Pay attention to modifier 25 requirements to help ensure payment.
You know that you should choose a wellness visit code based on the patient’s age. Where preventive medicine encounter coding gets tricky is in determining if you can bill ancillary services along with 99381-99387 (Initial comprehensive preventive medicine evaluation and management of an individual including an age and gender appropriate history, examination, counseling/anticipatory guidance/risk factor reduction interventions, and the ordering of laboratory/diagnostic procedures, new patient …) or 99391-99397 (Periodic comprehensive preventive medicine reevaluation and management of an individual including an age and gender appropriate history, examination, counseling/anticipatory guidance/risk factor reduction interventions, and the ordering of laboratory/diagnostic procedures, established patient …).
Read on to make sure you don’t miss on three common preventive plus additional service scenarios.
Check For In-Office Laboratory Tests
Simply ordering a lab test during a patient’s preventive care visit cannot be separately coded. But if it’s a test your staff completes in the office, you can bill for the test in addition to the visit, says Kent Moore, senior strategist for physician payment at the American Academy of Family Physicians in Leawood, Ks.

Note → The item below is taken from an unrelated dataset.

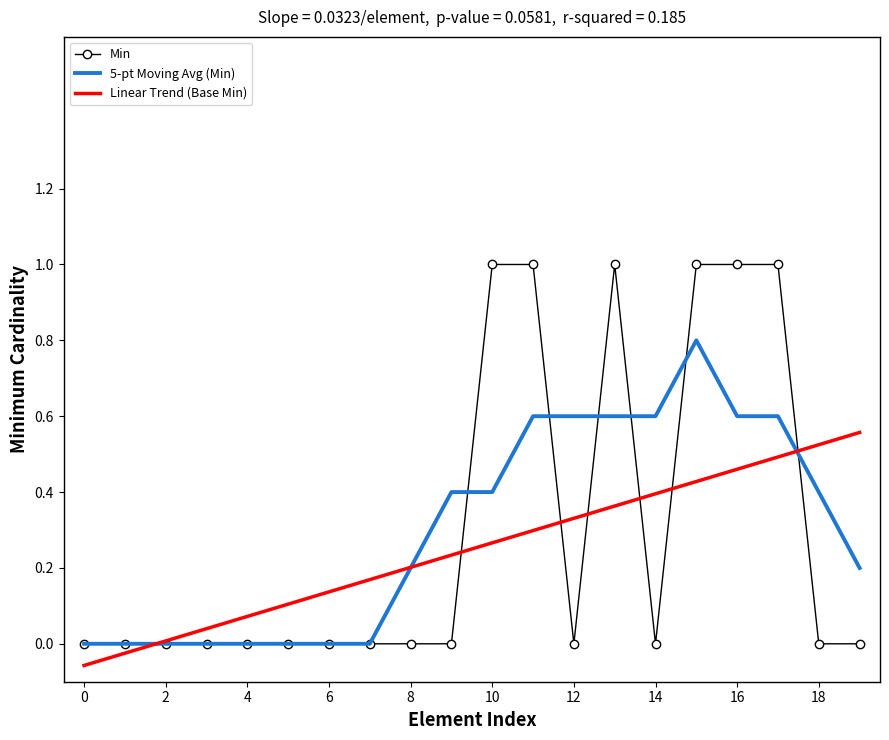

What is the maximum value for Min?

1.0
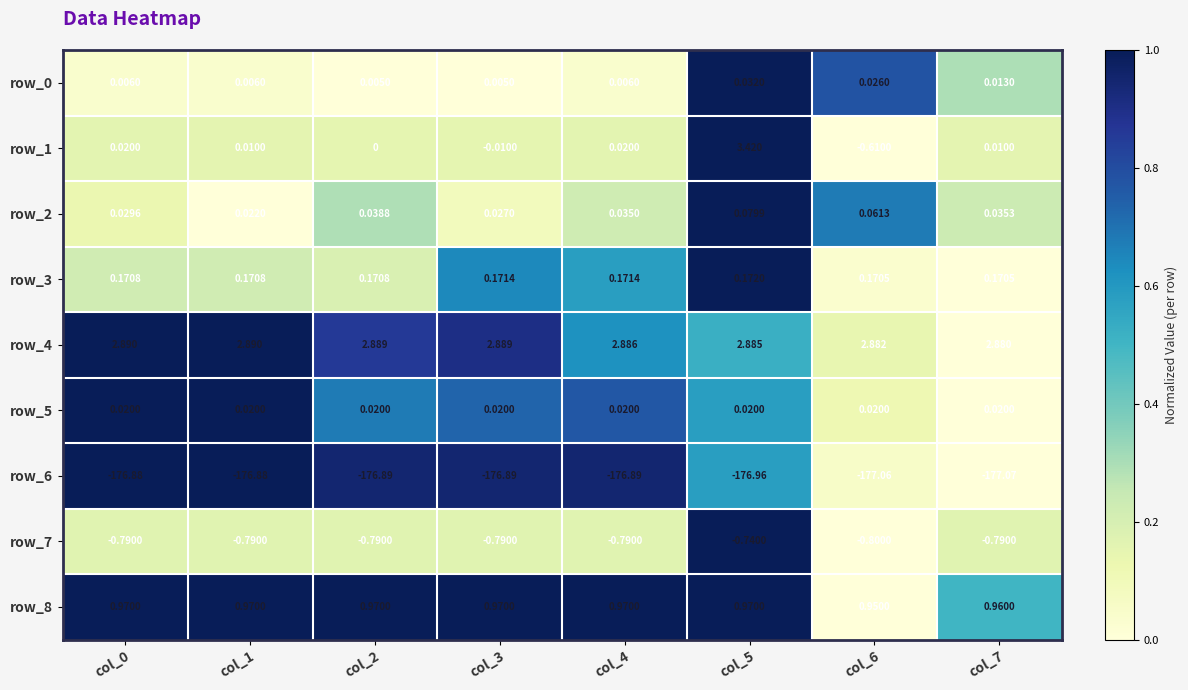

Which series has the largest total across all categories?

row_4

Example: The physician runs a lab test to check the patient’s hemoglobin. You can report 36416 (Collection of capillary blood specimen [e.g., finger, heel, ear stick]) for taking the sample and 85018 (Blood count; hemoglobin [Hgb]) for the actual test. Remember that the payer might require you to append modifier 25 (Significant, separately identifiable evaluation and management service by the same physician or other qualified health care professional on the same day of the procedure or other service) to the preventive visit code.
Count Hearing or Vision Screenings Separately
Some types of screenings can be reported with preventive care visits, depending on the exact service.
Examples: The physician performs a hearing screening that falls under code 92551 (Screening test, pure tone, air only). Or, you could report a vision screening with a code such as 99173 (Screening test of visual acuity, quantitative, bilateral).
Immunizations Warrant Additional Code
Internists often administer vaccines on the same day as a well/preventive care visit. When this happens, you’re allowed to separately report the appropriate immunization administration code (such as 90471, Immunization administration [includes percutaneous, intradermal, subcutaneous, or intramuscular injections]; 1 vaccine [single or combination vaccine/toxoid]) as well as the code for the vaccine product itself, assuming the vaccine product represents a cost to your practice.
For example, if a patient needed an influenza shot while in the office for his or her annual preventive medicine visit, you would report 90471 plus the appropriate CPT® code for the type of influenza vaccine that you administered.
Note: Correct Coding Initiative (CCI) edits bundle some E/M services with an immunization administration code billed on the same date unless an appropriate modifier is appended to the E/M code. Be sure to append modifier 25 to the preventive medicine code in this scenario to ensure that you get paid for it in addition to the vaccine administration.